Наша подруга Циля запевала своим сильным, красивым голосом, а мы подхватывали. Я в такие минуты смотрела на море, и мечты о неведомом будущем охватывали меня.

Весной я с особой остротой ощущала тоску по родине и близким, вновь и вновь пробуждая мечту о возвращении. Я знала, что она не может осуществиться скоро, но в глубине души я всегда верила, что в один из дней в далеком будущем я обязательно вернусь. Но ждать мне пришлось 40 лет…

Когда я стояла у перил на палубе и смотрела на Яффо, подошел ко мне молодой человек, агент фирмы, имеющей торговые дела с СССР. Не помню содержания нашей беседы, но помню, что он оказался одноклассником моего друга Меира по школе для мальчиков в Нве-Цедеке.

Спустя много лет я услышала от Меира, что этот агент торговой фирмы передал ему, в каком тяжелом состоянии он встретил меня на палубе парохода. На корабле на практике была группа студентов морского училища. Они подошли ко мне гурьбой, чтобы пригласить меня на обед. Яэль «большая» научила меня одному предложению по-русски: «Я хочу есть». Она шутила: «Зная это предложение, в России не пропадешь». Но студенты, окружив меня, говорили: «Пойдемте обедать», и я не могла понять, что хотят от меня эти веселые дружелюбные парни с одной-единственной среди них девушкой. Наконец, они взяли меня под руки и повели с собой в столовую корабля. Вечером за ужином я сидела в столовой с этой группой курсантов и с невыносимой тоской на душе смотрела в иллюминатор на освещенный город. Я чувствовала, что безвозвратно потеряла все самое дорогое для меня. Среди ужинавших были две девушки: одна – молодая блондинка-курсантка, а другая, постарше, модно одетая с крашеными губами, служила радисткой на пароходе. Разговор за столом шел обо мне. Один парень сказал: «Почему она такая грустная? Ведь она комсомолка и едет в Советский Союз!», а радистка ответила ему: «Ишь ты какой герой! Если бы тебя оторвали от родных, как бы ты себя чувствовал?» Интересно, что содержание этой перепалки я поняла. Может быть, благодаря украинскому языку, который я знала в родном местечке.

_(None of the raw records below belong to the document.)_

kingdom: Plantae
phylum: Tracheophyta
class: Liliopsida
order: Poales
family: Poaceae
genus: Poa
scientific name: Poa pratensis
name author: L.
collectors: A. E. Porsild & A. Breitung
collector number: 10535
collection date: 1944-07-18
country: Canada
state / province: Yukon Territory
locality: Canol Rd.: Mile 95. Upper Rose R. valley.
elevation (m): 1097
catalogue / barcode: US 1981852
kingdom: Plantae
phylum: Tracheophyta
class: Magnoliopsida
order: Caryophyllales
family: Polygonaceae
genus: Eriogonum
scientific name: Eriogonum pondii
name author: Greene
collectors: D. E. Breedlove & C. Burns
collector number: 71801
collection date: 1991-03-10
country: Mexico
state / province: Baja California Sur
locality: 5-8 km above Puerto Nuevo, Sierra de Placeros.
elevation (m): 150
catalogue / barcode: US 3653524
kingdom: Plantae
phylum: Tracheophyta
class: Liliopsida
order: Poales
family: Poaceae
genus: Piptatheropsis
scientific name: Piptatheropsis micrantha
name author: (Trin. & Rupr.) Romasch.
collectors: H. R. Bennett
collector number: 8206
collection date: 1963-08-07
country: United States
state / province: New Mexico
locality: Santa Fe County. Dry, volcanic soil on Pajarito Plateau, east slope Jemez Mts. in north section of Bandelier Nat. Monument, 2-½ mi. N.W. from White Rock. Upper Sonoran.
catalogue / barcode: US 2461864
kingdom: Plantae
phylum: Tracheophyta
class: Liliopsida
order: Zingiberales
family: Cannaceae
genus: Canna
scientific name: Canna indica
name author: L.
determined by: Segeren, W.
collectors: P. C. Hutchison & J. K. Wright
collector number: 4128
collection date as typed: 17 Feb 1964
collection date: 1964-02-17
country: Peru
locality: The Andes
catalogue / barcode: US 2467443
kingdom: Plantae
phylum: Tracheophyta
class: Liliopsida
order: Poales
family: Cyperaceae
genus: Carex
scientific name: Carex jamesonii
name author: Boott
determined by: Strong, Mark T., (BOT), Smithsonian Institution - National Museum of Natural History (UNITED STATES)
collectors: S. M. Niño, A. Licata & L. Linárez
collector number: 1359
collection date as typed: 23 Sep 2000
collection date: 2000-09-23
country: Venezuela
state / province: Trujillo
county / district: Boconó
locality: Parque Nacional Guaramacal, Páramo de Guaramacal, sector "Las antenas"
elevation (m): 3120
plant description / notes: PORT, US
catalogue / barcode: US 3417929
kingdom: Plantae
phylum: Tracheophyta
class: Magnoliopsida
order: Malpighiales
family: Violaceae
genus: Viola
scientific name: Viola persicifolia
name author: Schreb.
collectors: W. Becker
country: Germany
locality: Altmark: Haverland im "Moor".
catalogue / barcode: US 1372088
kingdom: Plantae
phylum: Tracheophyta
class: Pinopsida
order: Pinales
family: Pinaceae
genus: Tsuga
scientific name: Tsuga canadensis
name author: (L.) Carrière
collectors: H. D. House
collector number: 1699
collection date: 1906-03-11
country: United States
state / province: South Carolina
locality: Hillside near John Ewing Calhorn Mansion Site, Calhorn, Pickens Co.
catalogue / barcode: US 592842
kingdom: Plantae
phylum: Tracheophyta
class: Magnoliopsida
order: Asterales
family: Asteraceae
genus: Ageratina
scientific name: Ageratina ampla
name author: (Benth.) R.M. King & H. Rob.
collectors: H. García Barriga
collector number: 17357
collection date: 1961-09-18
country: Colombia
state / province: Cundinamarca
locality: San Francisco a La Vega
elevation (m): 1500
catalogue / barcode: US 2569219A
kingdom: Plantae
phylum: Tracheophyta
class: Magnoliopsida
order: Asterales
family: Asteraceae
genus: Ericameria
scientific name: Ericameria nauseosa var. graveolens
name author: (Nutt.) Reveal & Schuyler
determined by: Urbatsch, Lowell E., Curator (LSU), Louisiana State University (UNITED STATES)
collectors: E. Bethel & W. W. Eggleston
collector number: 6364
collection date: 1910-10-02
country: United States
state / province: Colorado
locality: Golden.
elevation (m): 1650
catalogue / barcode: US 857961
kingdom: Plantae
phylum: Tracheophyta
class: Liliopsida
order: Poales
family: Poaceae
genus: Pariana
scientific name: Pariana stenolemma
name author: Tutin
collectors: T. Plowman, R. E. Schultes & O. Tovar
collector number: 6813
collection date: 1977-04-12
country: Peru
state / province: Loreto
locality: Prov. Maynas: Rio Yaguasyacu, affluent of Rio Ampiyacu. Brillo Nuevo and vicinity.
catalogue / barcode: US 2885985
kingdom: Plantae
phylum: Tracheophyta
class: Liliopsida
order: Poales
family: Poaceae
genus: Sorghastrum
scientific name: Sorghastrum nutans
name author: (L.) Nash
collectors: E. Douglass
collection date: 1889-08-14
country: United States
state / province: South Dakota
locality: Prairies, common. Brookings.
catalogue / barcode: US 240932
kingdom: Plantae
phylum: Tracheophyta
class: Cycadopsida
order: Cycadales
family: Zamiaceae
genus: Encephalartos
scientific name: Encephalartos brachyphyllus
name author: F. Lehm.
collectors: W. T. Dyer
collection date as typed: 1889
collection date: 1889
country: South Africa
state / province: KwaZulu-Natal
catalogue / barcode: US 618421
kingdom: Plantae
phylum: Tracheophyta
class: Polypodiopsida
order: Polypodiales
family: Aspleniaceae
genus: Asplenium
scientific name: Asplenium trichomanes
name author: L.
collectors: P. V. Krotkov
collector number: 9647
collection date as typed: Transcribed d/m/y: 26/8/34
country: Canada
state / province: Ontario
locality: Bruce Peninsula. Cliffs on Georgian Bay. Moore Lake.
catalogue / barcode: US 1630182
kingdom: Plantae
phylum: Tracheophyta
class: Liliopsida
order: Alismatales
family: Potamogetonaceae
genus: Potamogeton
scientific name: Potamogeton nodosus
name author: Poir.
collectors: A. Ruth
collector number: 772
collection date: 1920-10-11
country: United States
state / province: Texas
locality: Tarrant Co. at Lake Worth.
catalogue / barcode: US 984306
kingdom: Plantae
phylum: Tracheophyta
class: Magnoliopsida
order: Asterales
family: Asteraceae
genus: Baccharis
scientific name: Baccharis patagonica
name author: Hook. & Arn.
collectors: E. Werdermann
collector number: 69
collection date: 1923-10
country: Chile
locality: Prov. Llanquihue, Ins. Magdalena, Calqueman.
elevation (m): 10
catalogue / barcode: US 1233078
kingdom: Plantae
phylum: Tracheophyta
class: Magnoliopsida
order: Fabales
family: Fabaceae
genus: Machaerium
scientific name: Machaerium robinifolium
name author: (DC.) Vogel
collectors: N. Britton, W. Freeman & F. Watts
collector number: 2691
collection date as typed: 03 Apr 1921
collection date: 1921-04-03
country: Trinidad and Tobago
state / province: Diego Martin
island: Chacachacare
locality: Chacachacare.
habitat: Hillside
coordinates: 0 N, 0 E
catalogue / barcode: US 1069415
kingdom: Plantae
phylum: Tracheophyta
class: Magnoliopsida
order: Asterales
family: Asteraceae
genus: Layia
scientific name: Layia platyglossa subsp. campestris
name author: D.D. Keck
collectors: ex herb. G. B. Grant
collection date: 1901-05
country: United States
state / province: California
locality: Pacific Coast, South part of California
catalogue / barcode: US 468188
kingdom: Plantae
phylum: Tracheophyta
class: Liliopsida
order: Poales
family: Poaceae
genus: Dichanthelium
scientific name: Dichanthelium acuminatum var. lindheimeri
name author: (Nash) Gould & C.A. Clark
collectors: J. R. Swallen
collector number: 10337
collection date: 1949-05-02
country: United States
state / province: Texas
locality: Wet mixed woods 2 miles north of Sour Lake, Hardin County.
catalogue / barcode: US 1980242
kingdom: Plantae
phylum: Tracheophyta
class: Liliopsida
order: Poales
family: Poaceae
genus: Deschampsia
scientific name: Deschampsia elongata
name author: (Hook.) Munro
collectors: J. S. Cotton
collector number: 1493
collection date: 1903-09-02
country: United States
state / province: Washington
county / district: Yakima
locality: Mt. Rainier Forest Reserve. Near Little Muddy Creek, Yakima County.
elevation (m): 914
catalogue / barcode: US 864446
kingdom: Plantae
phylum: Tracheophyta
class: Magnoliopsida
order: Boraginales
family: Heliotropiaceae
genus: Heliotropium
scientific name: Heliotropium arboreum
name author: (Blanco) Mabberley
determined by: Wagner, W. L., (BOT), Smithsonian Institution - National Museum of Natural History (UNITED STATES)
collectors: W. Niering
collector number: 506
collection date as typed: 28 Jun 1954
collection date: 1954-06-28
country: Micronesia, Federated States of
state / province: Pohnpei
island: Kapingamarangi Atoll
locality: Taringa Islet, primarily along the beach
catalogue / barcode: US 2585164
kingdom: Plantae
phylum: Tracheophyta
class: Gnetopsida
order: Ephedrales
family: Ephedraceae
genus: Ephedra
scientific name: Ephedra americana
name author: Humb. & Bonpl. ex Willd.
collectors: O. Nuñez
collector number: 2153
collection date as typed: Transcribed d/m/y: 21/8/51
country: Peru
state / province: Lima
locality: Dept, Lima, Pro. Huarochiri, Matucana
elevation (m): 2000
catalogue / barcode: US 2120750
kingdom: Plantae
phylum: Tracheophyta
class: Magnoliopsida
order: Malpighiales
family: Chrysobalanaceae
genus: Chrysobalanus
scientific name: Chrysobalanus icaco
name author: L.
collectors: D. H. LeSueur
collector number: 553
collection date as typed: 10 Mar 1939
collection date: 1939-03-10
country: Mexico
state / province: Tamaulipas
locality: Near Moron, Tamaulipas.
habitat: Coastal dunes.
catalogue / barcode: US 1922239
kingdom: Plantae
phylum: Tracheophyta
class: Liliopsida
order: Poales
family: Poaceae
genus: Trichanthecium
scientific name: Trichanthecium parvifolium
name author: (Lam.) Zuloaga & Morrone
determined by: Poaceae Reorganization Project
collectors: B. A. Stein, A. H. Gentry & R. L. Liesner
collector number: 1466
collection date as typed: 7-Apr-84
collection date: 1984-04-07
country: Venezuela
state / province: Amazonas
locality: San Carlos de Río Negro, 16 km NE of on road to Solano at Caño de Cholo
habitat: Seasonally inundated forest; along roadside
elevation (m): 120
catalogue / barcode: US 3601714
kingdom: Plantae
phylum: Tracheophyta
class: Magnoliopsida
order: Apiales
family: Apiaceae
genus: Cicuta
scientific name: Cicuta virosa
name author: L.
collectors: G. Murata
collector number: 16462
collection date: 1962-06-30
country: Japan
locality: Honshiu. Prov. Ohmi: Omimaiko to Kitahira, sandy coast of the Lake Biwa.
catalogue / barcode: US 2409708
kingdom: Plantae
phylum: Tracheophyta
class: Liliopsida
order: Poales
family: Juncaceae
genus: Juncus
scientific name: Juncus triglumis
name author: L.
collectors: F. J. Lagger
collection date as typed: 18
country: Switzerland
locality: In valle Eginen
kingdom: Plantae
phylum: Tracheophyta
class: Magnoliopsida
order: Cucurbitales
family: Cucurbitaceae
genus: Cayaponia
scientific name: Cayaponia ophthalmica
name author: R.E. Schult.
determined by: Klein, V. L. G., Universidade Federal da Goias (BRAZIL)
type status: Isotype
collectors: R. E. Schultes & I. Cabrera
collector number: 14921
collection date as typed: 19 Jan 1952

На корабле членов экипажа кормили исключительно вкусно и обильно. К обеду подавали четыре блюда, обязательно с десертом (чаще всего с пирожным). Кормили их по-королевски, особенно по сравнению с тем, что я обнаружила в Одессе. На первое обычно был суп или борщ, на второе подавали мясные или рыбные блюда с гарниром, на третье – компот.